僕は天祥院がクリスマスイブにアパルトマンに来ることを疑いもせず、無意識のうちに先走って予定を考えていたのだ。
例えば、冬に出回る質のいいレモンを使ってグラスアローの美しいウィークエンドシトロンを焼こう、などと。
彼が来ないと分かった後も、他に予定を入れるでもなく、その結果こうして一人でケーキを作っている。
完成した生地を型に移してオーブンに入れ、焼けるのを待った。
洗い物を終えて手を拭き、ついスマホを手に取ったが、何の連絡も来ていない。
天祥院の連絡先は知っていたが、やりとりをしたことは殆どなかった。
彼は僕がアパルトマンにいることを前提に決まった時間にやって来るのが常で「今から行っても構わないか」という本来ならあるべき確認など取らないから。
そして日本にいる時の彼は多忙で、僕にメッセージを送っている暇などないのは想像に難くなかった。

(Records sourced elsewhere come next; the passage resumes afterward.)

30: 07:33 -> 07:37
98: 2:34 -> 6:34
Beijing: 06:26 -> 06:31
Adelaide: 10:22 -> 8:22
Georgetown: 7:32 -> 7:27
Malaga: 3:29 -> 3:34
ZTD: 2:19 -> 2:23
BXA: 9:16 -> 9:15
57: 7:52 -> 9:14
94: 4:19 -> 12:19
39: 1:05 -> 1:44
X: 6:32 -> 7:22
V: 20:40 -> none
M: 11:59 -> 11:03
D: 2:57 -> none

時間に余裕のない彼が、土日には時間を確保して必ず僕のところにやって来る。
その事実に自惚れていたのだと、オーブンの中で膨らんでいく一人分には大きなケーキを眺めながら思った。
(今頃、日本は夜か)
暗転したスマホの画面を再度つけて、天祥院の連絡先を表示して、そこで動きを止めた。
連絡してどうするのか。
クリスマスイブの夜に「メリークリスマス」と伝えるために電話をする時点で己の流儀に反している上、僕は彼に「いま誰とどこにいるのか」としつこく聞かない自信がなかった。
(…駄目だ、格好悪いにも程がある。僕にだってプライドはあるのだから)
僕はキッチンテーブルに置いたスマホを手で遠ざけた。
せっかく日本の商業主義的なクリスマスの騒ぎから遠ざかることが出来たのに、理想のクリスマスイブを過ごせずにふてくされているなんて嫌になる。
気分がスッキリしないままぼんやりしていると、ケーキが焼きあがった。
型から外したケーキの上部を平らにカットしてひっくり返し、後はスピード勝負だ。
粉糖とレモン汁を混ぜて作ったグラスアローの液を手早くかけて、側面はパレットナイフで均等に仕上げる。
作業に没頭しながらも頭の片隅には「こういう作業を彼に見せたかったのに」という気持ちがあり、気持ちの乱れはケーキの側面に小さなムラを残した。